■ Dataset records:
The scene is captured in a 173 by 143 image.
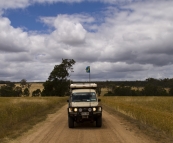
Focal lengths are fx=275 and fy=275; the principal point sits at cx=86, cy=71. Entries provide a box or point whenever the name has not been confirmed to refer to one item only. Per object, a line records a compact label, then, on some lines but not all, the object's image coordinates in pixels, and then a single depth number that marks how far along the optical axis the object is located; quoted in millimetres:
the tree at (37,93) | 107450
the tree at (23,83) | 149125
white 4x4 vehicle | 15258
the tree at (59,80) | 92938
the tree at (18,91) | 110312
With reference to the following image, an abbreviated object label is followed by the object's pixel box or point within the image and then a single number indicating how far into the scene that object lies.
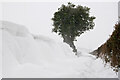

■ Work instructions: Output the lines above verbatim, images excluded.

■ Solution to the exercise:
The scene is captured in a 173 by 143 image.
Focal lengths are fx=275 and fy=275; the principal point sits at cx=86, cy=71. Entries provide a box or point whenever the name has not been confirmed to refer to one item only. Per object, a line records a compact label, then, on some lines but not all, the object's image coordinates in pixels, and then a single depth number that marks how far along the optical axis the object is located; quoted in millimetres:
the tree at (37,93) | 107450
the tree at (23,83) | 149125
white 4x4 vehicle | 15258
the tree at (59,80) | 92938
the tree at (18,91) | 110312
With reference to the following image, an abbreviated object label is followed by the object's pixel box or point within the image and then a single number indicating how far into the scene that object lies.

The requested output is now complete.